Output all of the data exactly as it appears, but leave out any pictures it contains.

## Records supplied
+ + + +

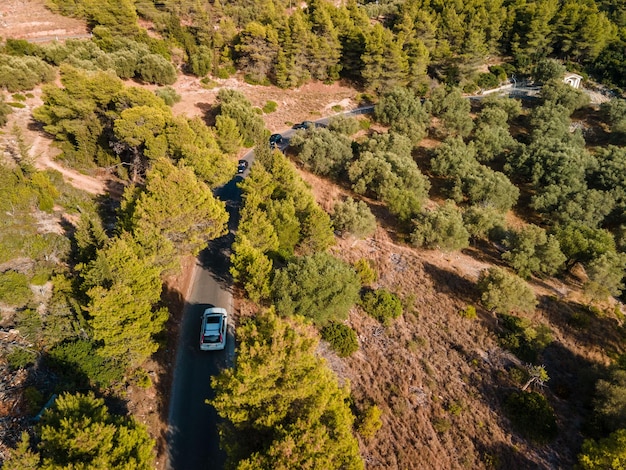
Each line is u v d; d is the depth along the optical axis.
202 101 62.88
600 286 35.53
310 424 15.70
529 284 37.69
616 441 20.67
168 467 19.20
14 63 49.19
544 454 22.94
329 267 26.88
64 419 13.88
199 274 32.47
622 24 98.88
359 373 25.33
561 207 47.88
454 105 65.12
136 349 21.06
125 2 64.25
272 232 30.75
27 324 21.00
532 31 86.69
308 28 73.50
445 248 38.28
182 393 22.84
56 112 36.47
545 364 29.33
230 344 26.12
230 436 17.23
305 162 50.03
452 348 28.83
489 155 57.44
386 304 30.19
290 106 68.44
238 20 82.88
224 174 36.59
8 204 27.67
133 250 23.89
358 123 61.75
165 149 35.91
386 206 46.06
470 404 24.91
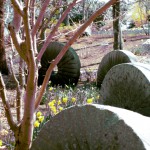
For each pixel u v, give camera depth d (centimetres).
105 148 229
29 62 270
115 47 1474
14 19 273
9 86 1070
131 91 535
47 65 1299
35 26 284
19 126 302
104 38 2503
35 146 281
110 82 574
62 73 1295
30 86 278
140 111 525
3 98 302
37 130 459
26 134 292
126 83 544
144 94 516
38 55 289
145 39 2331
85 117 245
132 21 2806
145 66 533
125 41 2323
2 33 755
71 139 254
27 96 282
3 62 1257
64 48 288
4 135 471
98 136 234
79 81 1367
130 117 228
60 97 852
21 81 357
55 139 267
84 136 245
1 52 1274
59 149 264
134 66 529
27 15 239
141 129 217
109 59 1125
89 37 2522
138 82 523
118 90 559
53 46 1281
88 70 1627
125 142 217
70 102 743
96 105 242
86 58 2100
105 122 231
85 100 782
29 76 273
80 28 277
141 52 1952
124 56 1069
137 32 2555
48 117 545
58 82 1303
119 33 1477
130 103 539
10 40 351
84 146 245
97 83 1189
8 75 1227
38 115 471
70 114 256
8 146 436
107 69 1135
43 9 281
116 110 234
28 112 286
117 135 222
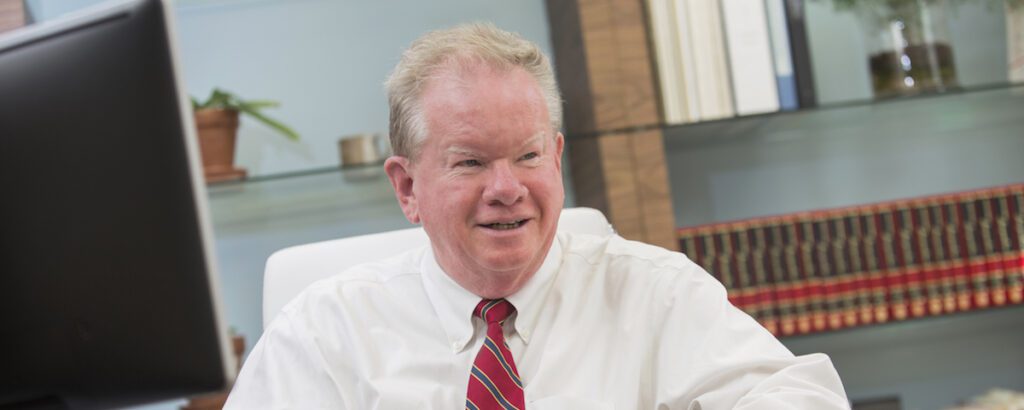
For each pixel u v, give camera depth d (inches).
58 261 35.6
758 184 118.6
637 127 101.3
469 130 53.6
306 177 107.0
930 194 119.0
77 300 35.6
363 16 118.1
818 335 108.0
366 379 60.1
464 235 55.2
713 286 61.0
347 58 117.7
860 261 105.9
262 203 115.3
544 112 55.3
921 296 106.1
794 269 105.2
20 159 35.8
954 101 109.3
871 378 117.7
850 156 119.0
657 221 101.2
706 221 118.2
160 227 34.4
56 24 35.5
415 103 56.2
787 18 103.4
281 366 62.7
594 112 101.2
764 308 105.0
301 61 117.2
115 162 34.6
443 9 118.8
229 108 103.8
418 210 58.4
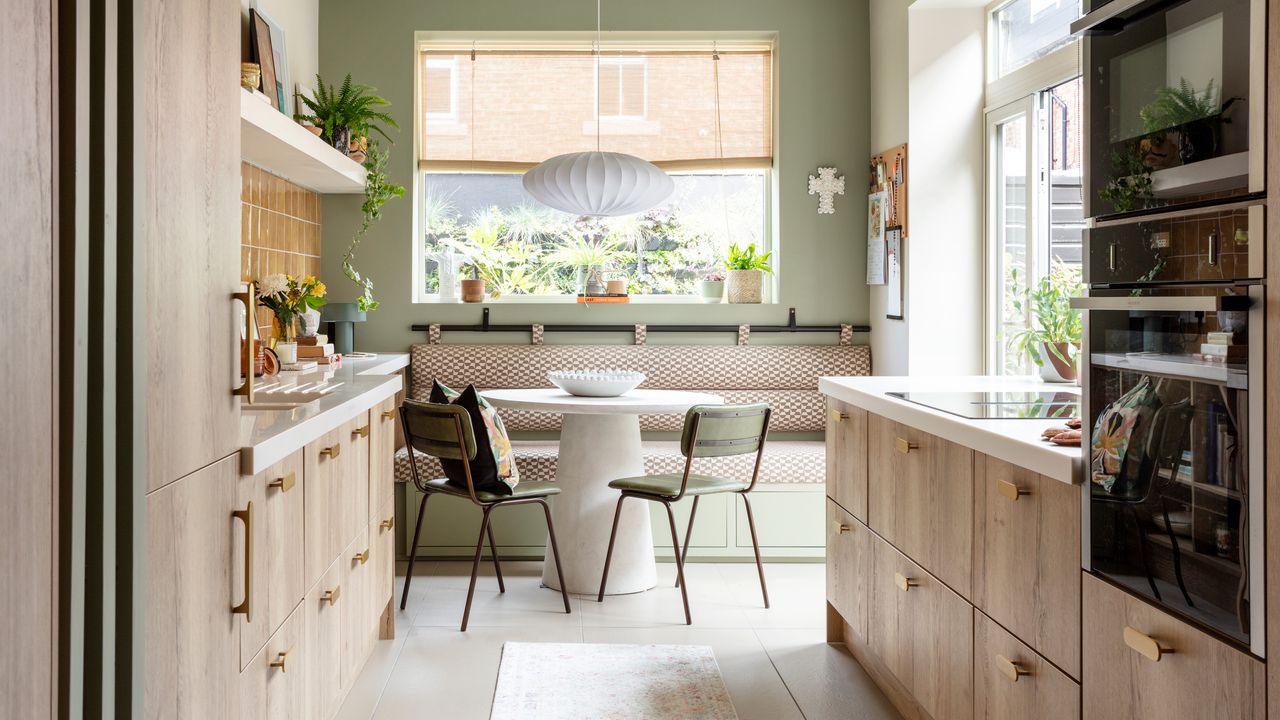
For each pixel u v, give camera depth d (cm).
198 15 152
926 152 453
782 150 518
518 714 277
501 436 363
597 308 519
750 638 347
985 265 450
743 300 522
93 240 112
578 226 541
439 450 353
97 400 112
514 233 538
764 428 370
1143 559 154
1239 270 130
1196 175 139
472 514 450
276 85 418
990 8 442
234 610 169
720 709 282
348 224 507
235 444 172
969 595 222
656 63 532
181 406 145
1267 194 125
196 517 152
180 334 145
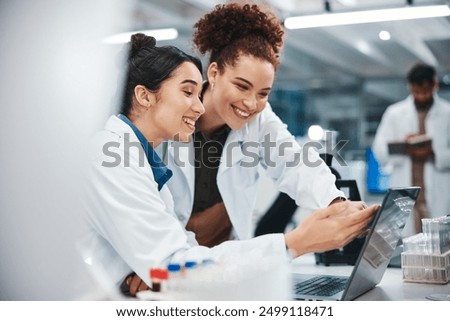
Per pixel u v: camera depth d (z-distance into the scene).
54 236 1.29
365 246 1.17
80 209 1.28
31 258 1.29
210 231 1.88
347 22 3.16
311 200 1.72
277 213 2.17
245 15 1.63
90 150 1.27
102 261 1.31
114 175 1.24
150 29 3.80
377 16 3.09
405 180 3.71
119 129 1.32
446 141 3.69
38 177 1.28
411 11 3.06
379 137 3.95
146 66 1.44
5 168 1.29
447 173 3.65
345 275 1.57
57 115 1.29
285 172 1.83
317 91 5.91
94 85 1.32
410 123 3.82
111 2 1.38
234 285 1.09
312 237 1.23
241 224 1.90
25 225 1.29
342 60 5.44
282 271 1.14
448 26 4.58
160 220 1.22
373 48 5.14
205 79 1.74
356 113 5.92
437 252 1.46
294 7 3.33
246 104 1.64
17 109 1.28
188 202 1.76
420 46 5.07
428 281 1.46
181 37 3.93
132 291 1.27
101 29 1.35
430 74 3.73
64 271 1.29
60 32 1.30
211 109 1.73
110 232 1.24
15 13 1.29
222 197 1.82
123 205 1.22
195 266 1.11
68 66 1.30
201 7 3.65
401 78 5.68
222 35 1.63
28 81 1.28
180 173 1.72
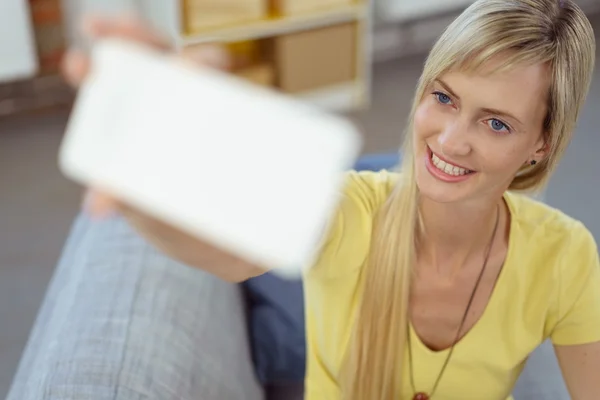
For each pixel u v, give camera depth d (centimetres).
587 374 103
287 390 138
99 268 117
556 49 81
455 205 94
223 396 110
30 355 115
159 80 39
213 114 39
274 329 135
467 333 101
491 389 105
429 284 101
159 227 54
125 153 38
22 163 277
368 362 103
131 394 96
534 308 101
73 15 300
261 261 60
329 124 39
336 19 304
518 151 85
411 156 95
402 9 334
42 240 242
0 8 267
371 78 339
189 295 116
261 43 306
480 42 80
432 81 85
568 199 259
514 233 100
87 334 103
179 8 273
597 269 102
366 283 99
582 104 89
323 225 85
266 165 39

+ + + +

## Reply
Each line is u v d; d is the depth along the optical axis.
202 101 62.88
600 286 35.53
310 424 15.70
529 284 37.69
616 441 20.67
168 467 19.20
14 63 49.19
544 454 22.94
329 267 26.88
64 419 13.88
199 274 32.47
622 24 98.88
359 373 25.33
561 207 47.88
454 105 65.12
136 349 21.06
125 2 64.25
272 232 30.75
27 324 21.00
532 31 86.69
308 28 73.50
445 248 38.28
182 393 22.84
56 112 36.47
545 364 29.33
230 344 26.12
230 436 17.23
305 162 50.03
452 348 28.83
489 155 57.44
386 304 30.19
290 106 68.44
238 20 82.88
224 174 36.59
8 204 27.67
133 250 23.89
358 123 61.75
165 149 35.91
386 206 46.06
470 404 24.91
For each pixel u v, give camera depth d (centimetres).
105 148 229
29 62 270
115 47 1474
14 19 273
9 86 1070
131 91 535
47 65 1299
35 26 284
19 126 302
104 38 2503
35 146 281
110 82 574
62 73 1295
30 86 278
140 111 525
3 98 302
37 130 459
26 134 292
126 83 544
144 94 516
38 55 289
145 39 2331
85 117 245
132 21 2806
145 66 533
125 41 2323
2 33 755
71 139 254
27 96 282
3 62 1257
64 48 288
4 135 471
98 136 234
79 81 1367
130 117 228
60 97 852
21 81 357
55 139 267
84 136 245
1 52 1274
59 149 264
134 66 529
27 15 239
141 129 217
109 59 1125
89 37 2522
138 82 523
118 90 559
53 46 1281
88 70 1627
125 142 217
70 102 743
96 105 242
86 58 2100
105 122 231
85 100 782
29 76 273
80 28 277
141 52 1952
124 56 1069
137 32 2555
48 117 545
58 82 1303
119 33 1477
130 103 539
10 40 351
84 146 245
97 83 1189
8 75 1227
38 115 471
70 114 256
8 146 436
107 69 1135
43 9 281
116 110 234
28 112 286
117 135 222
For each pixel u v, give camera depth d (inches).
58 261 35.6
758 184 118.6
637 127 101.3
469 130 53.6
306 177 107.0
930 194 119.0
77 300 35.6
363 16 118.1
818 335 108.0
366 379 60.1
464 235 55.2
713 286 61.0
347 58 117.7
860 261 105.9
262 203 115.3
544 112 55.3
921 296 106.1
794 269 105.2
20 159 35.8
954 101 109.3
871 378 117.7
850 156 119.0
657 221 101.2
706 221 118.2
160 227 34.4
56 24 35.5
415 103 56.2
787 18 103.4
281 366 62.7
594 112 101.2
764 308 105.0
301 61 117.2
115 162 34.6
443 9 118.8
229 108 103.8
418 210 58.4
For each pixel u v, give camera depth d (cm).
198 15 152
926 152 453
782 150 518
518 714 277
501 436 363
597 308 519
750 638 347
985 265 450
743 300 522
93 240 112
578 226 541
439 450 353
97 400 112
514 233 538
764 428 370
1143 559 154
1239 270 130
1196 175 139
472 514 450
276 85 418
990 8 442
234 610 169
720 709 282
348 224 507
235 444 172
969 595 222
656 63 532
181 406 145
1267 194 125
196 517 152
180 334 145
Per pixel u v: camera depth d (z-distance into the scene).
54 236 1.29
365 246 1.17
80 209 1.28
31 258 1.29
210 231 1.88
347 22 3.16
311 200 1.72
277 213 2.17
245 15 1.63
90 150 1.27
102 261 1.31
114 175 1.24
150 29 3.80
377 16 3.09
405 180 3.71
119 129 1.32
446 141 3.69
38 177 1.28
411 11 3.06
379 137 3.95
146 66 1.44
5 168 1.29
447 173 3.65
345 275 1.57
57 115 1.29
285 172 1.83
317 91 5.91
94 85 1.32
410 123 3.82
111 2 1.38
234 285 1.09
312 237 1.23
241 224 1.90
25 225 1.29
342 60 5.44
282 271 1.14
448 26 4.58
160 220 1.22
373 48 5.14
205 79 1.74
356 113 5.92
437 252 1.46
294 7 3.33
246 104 1.64
17 109 1.28
188 202 1.76
420 46 5.07
428 281 1.46
181 37 3.93
132 291 1.27
101 29 1.35
430 74 3.73
64 271 1.29
60 32 1.30
211 109 1.73
110 232 1.24
15 13 1.29
222 197 1.82
123 205 1.22
195 266 1.11
68 66 1.30
201 7 3.65
401 78 5.68
222 35 1.63
28 81 1.28
180 173 1.72
For each pixel u v, give camera depth d (centimetres).
587 374 103
287 390 138
99 268 117
556 49 81
455 205 94
223 396 110
30 355 115
159 80 39
213 114 39
274 329 135
467 333 101
491 389 105
429 284 101
159 227 54
125 153 38
22 163 277
368 362 103
131 394 96
534 308 101
73 15 300
261 261 60
329 124 39
336 19 304
518 151 85
411 156 95
402 9 334
42 240 242
0 8 267
371 78 339
189 295 116
261 43 306
480 42 80
432 81 85
568 199 259
514 233 100
87 334 103
179 8 273
597 269 102
366 283 99
582 104 89
323 225 85
266 165 39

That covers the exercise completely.